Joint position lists
Segment Open

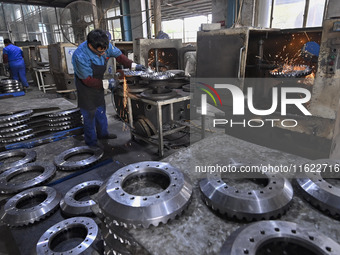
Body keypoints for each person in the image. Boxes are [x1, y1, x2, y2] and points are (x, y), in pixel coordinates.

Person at [72, 29, 145, 147]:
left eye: (104, 51)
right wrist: (108, 84)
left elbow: (119, 56)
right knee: (89, 114)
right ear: (90, 45)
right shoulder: (80, 56)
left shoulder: (104, 45)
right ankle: (91, 143)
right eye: (100, 52)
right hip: (85, 86)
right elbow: (87, 80)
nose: (103, 54)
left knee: (100, 110)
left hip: (98, 82)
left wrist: (134, 65)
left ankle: (103, 134)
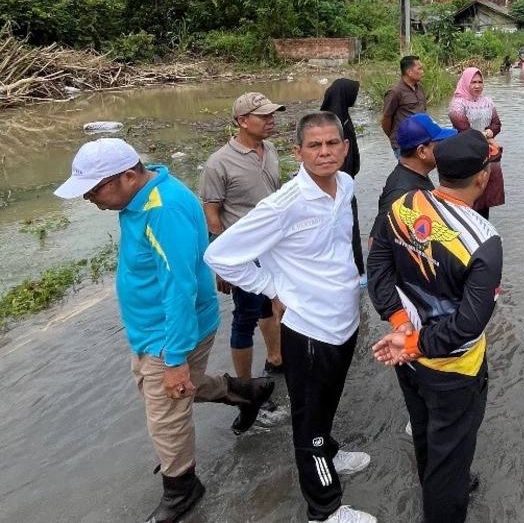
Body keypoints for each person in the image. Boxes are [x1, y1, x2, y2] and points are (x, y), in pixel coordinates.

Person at [54, 138, 275, 523]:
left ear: (127, 175)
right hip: (150, 327)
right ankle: (243, 390)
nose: (89, 198)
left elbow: (180, 289)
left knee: (166, 412)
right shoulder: (138, 197)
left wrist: (173, 358)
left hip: (169, 332)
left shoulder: (164, 209)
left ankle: (182, 488)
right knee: (169, 390)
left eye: (94, 188)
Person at [204, 112, 375, 523]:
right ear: (297, 152)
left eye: (332, 143)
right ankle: (325, 509)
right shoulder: (284, 204)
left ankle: (330, 452)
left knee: (326, 402)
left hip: (344, 318)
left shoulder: (345, 184)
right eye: (314, 146)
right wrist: (274, 288)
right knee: (308, 421)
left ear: (345, 147)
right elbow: (221, 256)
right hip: (309, 328)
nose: (324, 152)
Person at [367, 129, 502, 523]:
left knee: (427, 433)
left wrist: (400, 327)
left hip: (408, 358)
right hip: (453, 369)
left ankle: (439, 480)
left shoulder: (405, 205)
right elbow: (467, 326)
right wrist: (412, 343)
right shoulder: (483, 241)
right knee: (451, 456)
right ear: (482, 177)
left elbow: (377, 269)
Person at [199, 93, 284, 423]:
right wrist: (221, 263)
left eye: (271, 114)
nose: (270, 119)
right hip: (242, 255)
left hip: (272, 250)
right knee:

Segment Closed

About this task ▸ All lines above starting at the one with "right eye: (100, 52)" and ending at the one with "left eye: (332, 143)", inclusive, are to be printed again exactly, with the pictures left out.

Answer for the task ▸
right eye: (100, 52)
right hip: (85, 86)
right elbow: (87, 80)
nose: (103, 54)
left knee: (100, 110)
left hip: (98, 82)
left wrist: (134, 65)
left ankle: (103, 134)
Body keypoints for each person in the image. Boxes are [x1, y1, x2, y2] and points are (x, y), in pixel coordinates.

Person at [54, 138, 275, 523]:
left ear: (127, 175)
right hip: (150, 327)
right ankle: (243, 390)
nose: (89, 198)
left elbow: (180, 289)
left knee: (166, 412)
right shoulder: (138, 197)
left wrist: (173, 358)
left hip: (169, 332)
left shoulder: (164, 209)
left ankle: (182, 488)
right knee: (169, 390)
left eye: (94, 188)
Person at [204, 112, 375, 523]:
right ear: (297, 152)
left eye: (332, 143)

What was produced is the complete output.